● **Passage to read**
# Babies at 11 and 5 day old



## greenmouse (Jun 21, 2011)

Hi there all
As promised pics of my first & second litters at just 11 & 5 days old. The older ones will be up for grabs in around 2/3 weeks, but unsure of what sex they are.


greemouse AKA Barry


----------



## jadeguppy (Jun 4, 2011)

Cute. Those doves look very healthy. Where are you located?


----------



## mousie-lover86 (Sep 20, 2011)

GORGEOUS little mice u have


----------



## greenmouse (Jun 21, 2011)

jadeguppy said:


> Cute. Those doves look very healthy. Where are you located?


south west uk  
greenmouse AKA Barry


----------



## moustress (Sep 25, 2009)

Cute little chubbers!


----------



## Mouse Queen 96 (Jul 11, 2011)

Very cute mice


----------



## Laigaie (Mar 7, 2011)

Oh, squodgy little chubby lumps!


----------



## Victoria (Aug 27, 2011)

Hurray for the South West viewtopic.php?f=22&t=8673#Wonderful podgy babies Barry lol - congrats. Ummm whereabouts in the South West are you? I am in NE Cornwall (near Launceston) - Vicki


----------



## greenmouse (Jun 21, 2011)

Victoria said:


> Hurray for the South West viewtopic.php?f=22&t=8673#Wonderful podgy babies Barry lol - congrats. Ummm whereabouts in the South West are you? I am in NE Cornwall (near Launceston) - Vicki


Somerset  
greenmouse AKA Barry


----------



## greenmouse (Jun 21, 2011)

Right here goes!! This was my first time in sexing mice, so it may vary a bit  The older babies are being separated this weekend and the other the weekend after.
Ones born on *14.9.11*
Males
3 self greys
1 broken grey/white 
1 dark brown with lighter belly
Females
1 grey
1 tan satin
1 grey with white whippy bits
1 self brown
Born *18.9.11*
Males
4 self brown (one being quite small)
1 self ginger
3 self grey
Females
1 self brown
3 self grey
Most are for sale and available soon(1 to 2 weeks).
greenmouse AKA Barry


----------

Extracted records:
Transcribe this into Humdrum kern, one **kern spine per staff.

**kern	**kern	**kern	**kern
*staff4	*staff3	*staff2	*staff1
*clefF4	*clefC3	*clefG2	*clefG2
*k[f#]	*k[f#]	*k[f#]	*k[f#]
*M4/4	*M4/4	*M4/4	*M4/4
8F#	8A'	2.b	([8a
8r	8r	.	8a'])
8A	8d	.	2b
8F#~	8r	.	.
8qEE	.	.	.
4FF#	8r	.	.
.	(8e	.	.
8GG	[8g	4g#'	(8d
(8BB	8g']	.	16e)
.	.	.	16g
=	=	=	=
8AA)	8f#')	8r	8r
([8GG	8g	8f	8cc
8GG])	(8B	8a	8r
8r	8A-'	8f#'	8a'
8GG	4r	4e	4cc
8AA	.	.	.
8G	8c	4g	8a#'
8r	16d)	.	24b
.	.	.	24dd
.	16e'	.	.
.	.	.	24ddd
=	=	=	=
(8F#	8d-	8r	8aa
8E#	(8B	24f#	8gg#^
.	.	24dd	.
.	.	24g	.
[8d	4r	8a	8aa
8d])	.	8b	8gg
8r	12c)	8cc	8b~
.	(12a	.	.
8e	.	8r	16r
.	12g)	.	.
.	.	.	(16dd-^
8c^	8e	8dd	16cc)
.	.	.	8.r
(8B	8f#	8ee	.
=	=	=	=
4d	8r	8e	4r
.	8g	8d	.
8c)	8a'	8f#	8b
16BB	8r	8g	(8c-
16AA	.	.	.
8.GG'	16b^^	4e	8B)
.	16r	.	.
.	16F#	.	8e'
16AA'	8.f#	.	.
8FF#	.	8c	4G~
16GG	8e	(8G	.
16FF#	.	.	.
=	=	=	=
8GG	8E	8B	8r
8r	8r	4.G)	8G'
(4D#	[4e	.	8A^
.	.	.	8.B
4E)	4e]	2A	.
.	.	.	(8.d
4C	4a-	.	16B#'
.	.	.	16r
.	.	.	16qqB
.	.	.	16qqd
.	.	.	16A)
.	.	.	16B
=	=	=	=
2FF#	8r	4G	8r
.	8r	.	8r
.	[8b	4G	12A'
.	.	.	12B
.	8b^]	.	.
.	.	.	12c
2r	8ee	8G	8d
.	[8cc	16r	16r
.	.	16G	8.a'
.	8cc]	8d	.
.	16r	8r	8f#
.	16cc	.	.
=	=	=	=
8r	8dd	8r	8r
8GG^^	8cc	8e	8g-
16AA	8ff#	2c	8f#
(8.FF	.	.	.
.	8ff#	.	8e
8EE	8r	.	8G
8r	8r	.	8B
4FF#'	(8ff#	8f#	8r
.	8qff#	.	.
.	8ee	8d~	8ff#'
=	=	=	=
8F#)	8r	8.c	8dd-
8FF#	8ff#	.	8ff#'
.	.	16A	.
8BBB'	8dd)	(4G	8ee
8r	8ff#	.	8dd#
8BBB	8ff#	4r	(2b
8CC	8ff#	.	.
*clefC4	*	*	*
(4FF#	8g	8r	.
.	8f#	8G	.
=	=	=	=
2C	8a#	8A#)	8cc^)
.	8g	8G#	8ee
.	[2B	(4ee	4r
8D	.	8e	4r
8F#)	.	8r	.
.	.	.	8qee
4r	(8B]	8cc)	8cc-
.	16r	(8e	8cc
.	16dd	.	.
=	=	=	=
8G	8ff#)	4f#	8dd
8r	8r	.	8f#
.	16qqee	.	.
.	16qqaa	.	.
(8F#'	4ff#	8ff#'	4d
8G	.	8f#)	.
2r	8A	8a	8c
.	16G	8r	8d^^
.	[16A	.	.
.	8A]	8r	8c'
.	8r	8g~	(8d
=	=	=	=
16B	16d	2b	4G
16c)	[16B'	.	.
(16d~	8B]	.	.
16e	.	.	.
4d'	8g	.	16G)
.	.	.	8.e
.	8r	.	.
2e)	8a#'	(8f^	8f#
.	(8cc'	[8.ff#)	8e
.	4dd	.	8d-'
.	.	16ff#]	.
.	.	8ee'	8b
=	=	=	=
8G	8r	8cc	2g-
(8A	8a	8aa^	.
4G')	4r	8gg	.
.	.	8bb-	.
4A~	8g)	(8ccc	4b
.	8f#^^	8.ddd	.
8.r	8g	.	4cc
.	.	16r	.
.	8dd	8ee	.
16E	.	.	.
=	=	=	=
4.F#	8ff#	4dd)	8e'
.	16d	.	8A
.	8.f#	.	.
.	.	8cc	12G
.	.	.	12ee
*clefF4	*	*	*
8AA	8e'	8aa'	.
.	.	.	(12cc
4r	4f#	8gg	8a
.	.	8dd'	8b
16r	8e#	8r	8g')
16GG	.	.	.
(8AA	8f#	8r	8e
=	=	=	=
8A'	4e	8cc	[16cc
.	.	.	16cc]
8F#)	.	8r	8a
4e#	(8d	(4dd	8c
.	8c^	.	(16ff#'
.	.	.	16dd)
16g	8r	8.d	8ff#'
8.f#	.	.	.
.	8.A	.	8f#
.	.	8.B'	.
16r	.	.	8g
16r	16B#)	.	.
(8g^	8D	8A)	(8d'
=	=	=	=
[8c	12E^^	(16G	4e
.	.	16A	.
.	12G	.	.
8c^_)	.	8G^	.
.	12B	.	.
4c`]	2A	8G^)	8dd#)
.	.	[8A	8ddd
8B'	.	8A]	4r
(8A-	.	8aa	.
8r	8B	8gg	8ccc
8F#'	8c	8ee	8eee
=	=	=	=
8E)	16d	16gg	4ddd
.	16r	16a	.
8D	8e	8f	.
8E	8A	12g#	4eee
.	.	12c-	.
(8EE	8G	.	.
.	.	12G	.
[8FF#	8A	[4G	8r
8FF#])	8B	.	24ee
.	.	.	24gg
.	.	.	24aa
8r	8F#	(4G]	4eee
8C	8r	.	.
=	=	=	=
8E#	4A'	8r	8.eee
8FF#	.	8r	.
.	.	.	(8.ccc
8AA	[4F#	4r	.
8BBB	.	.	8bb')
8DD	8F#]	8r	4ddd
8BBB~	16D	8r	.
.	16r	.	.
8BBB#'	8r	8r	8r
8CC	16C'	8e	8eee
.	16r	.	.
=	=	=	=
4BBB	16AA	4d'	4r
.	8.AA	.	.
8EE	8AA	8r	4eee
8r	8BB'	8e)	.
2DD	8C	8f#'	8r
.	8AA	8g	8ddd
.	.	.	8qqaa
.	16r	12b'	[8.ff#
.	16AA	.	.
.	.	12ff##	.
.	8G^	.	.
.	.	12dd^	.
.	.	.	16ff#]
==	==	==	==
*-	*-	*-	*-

● **Instructions for the task**
Answer these questions from the thread about the baby mice:
(a) In which county does greenmouse say he is located?
(b) Where does Victoria say she is?
(c) How many self grey males were born on 18.9.11?

● **Result below**
(a) Somerset
(b) NE Cornwall (near Launceston)
(c) 3